Tammie Wilson's new state job and the bureaucratic shell game

State health commissioner Adam Crum brought up the new job of former Rep. Tammie Wilson in a legislative hearing Tuesday, adding more confusion and contradiction to what increasingly resembles a shell game.

On Friday, Wilson announced she was leaving the Legislature to fill a job in a “new unit” in Crum’s department under new Deputy Commissioner Clinton Lasley. The new unit has yet to be created and Lasley is the “acting” deputy because that job has yet to be created by the Legislature.

The state announcement Friday afternoon said that Gov. Mike Dunleavy and Crum “developed a policy advisor role in the DHSS Commissioner’s office. This new policy advisor will be Tammie Wilson.”

Every job in state government has a “position control number,” known as a PCN. Crum told legislators Tuesday that he had an existing vacancy in his office into which Wilson has been inserted. In speaking about her decision to quit the Legislature, Wilson said she had checked out the plan to hire her and she said she would be filling an existing vacant position for which there has been no pay increase since her last election, which would make it legal, in her view.

It’s not clear what duties and responsibilities have been attached to that PCN in the past. If they are not the same, the state has created a new position.

This appears to be a new position. We don’t know if it would remain in the budget in the next fiscal year or if Wilson would be moved into one of the other four new positions the state is trying to create in the commissioner’s office.

The confusion on this continues because Lasley has declined to answer my questions about Wilson’s job, referring me to the health department publicity office, which hasn’t responded.

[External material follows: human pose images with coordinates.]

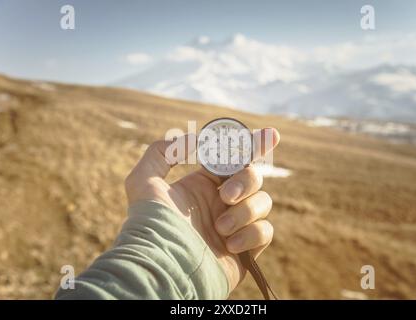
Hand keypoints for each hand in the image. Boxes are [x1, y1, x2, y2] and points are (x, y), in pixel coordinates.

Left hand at [124, 128, 279, 291]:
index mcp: (204, 185)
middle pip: (254, 177)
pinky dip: (251, 234)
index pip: (234, 159)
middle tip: (225, 196)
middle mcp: (222, 202)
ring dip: (243, 212)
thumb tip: (195, 139)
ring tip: (219, 228)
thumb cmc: (151, 224)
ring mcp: (236, 225)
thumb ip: (162, 151)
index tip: (271, 135)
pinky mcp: (246, 249)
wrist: (162, 267)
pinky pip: (265, 231)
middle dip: (245, 182)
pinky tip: (229, 245)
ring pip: (263, 203)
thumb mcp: (143, 181)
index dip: (254, 145)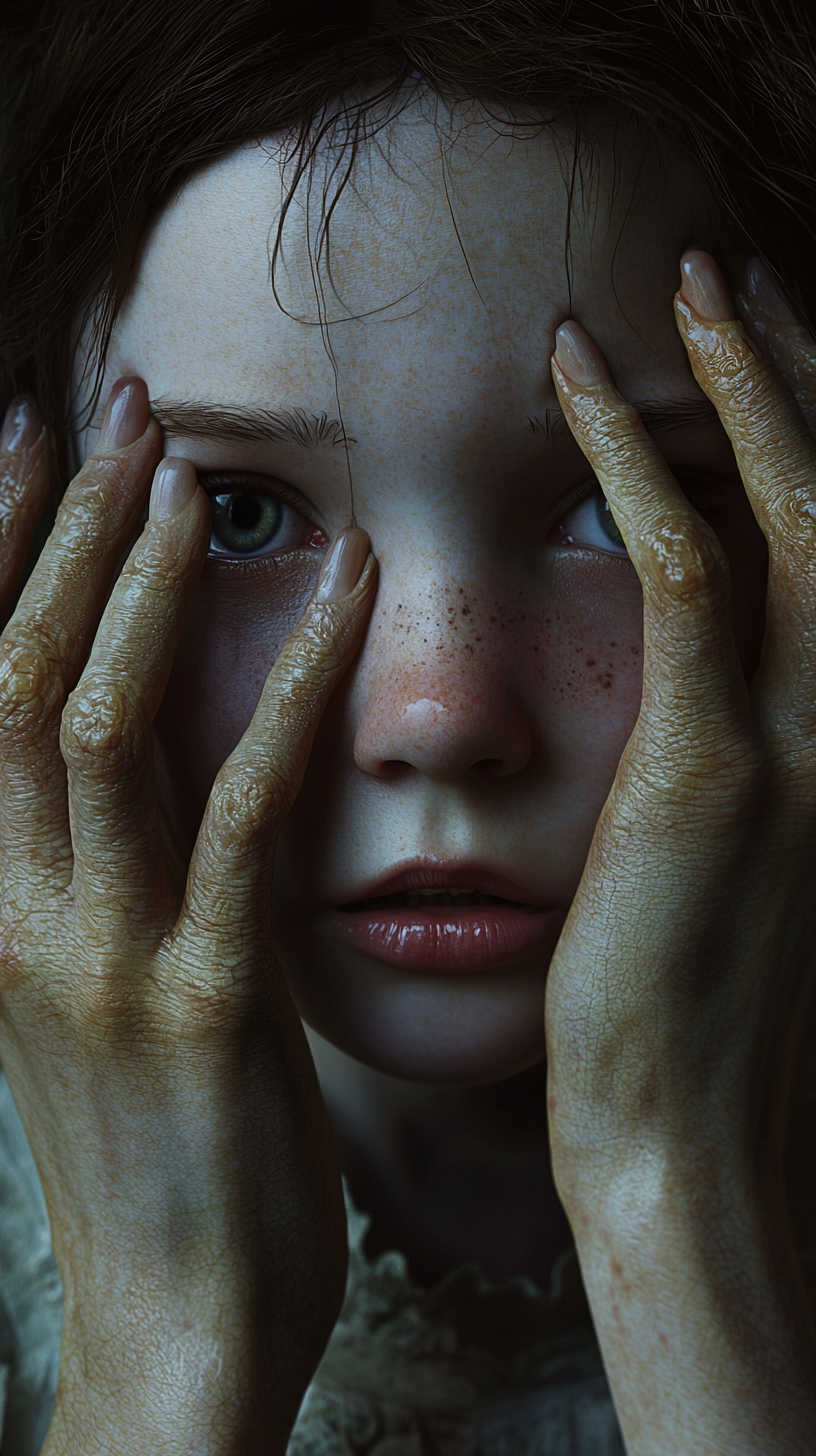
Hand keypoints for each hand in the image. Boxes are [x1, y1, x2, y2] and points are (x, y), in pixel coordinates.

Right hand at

“I am excited to have Ms. Wilson join my team as a policy advisor with a focus on children’s services in our state,” Lasley said in the press release, referring to the team that would be created in the fiscal year 21 budget.

On Tuesday, Crum was asked at about the proposal to create four new jobs in his office at about 31 minutes into this hearing. He immediately referred, without giving her name, to Wilson’s hiring.

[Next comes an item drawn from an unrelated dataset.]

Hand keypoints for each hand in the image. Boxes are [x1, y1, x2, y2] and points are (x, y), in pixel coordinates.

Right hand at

“Recently there was an announcement, we’re bringing on, we have an open PCN within the commissioner’s office upon which I’ve hired a new individual to focus on family resiliency and family resources on the parenting side. The other item we put forward for the FY 21 budget is the creation of a new deputy commissioner and some policy staff to support them as we try to actually break out OCS and DJJ—Office of Children’s Services and Division of Juvenile Justice—on their own so they can have focused oversight,” Crum said.

The new deputy commissioner is to be Lasley, who has been the director of the pioneer homes. He is listed as “acting deputy commissioner,” pending action by the Legislature. One of the other three new jobs to be created is “special assistant to the commissioner,” which appears to be the one Wilson is intended to occupy in the next fiscal year.

The Constitution prohibits legislators from moving immediately to an executive branch job if the pay has been raised since the legislator was last elected or if the job has been created while the legislator is in office.

Under terms of a 2010 attorney general’s opinion, the ban on an immediate move also applies in instances where the legislator accepts a new job, resigns and then the state creates the job after the resignation.

The language in the budget for the work that Lasley is to lead, said the plan is to “add positions and authority to the commissioner’s office to reorganize the Office of Children’s Services and Juvenile Justice under dedicated leadership to provide better oversight, accountability and focus on achieving better outcomes in meeting the needs of children and families.”

Legislative financial analysts said this about the $633,000 for the new unit where Wilson is to work: “This increment requests one new deputy commissioner, one special assistant to the commissioner, and two project coordinators to support a new unit to provide direct oversight and leadership to the Office of Children's Services and the Division of Juvenile Justice.”

Had Wilson remained in the Legislature for this session, she would clearly have been unable to take the new special assistant to the commissioner job starting July 1 because it would have been “created” during her term. But occupying one new job that would transform into another raises the same constitutional question.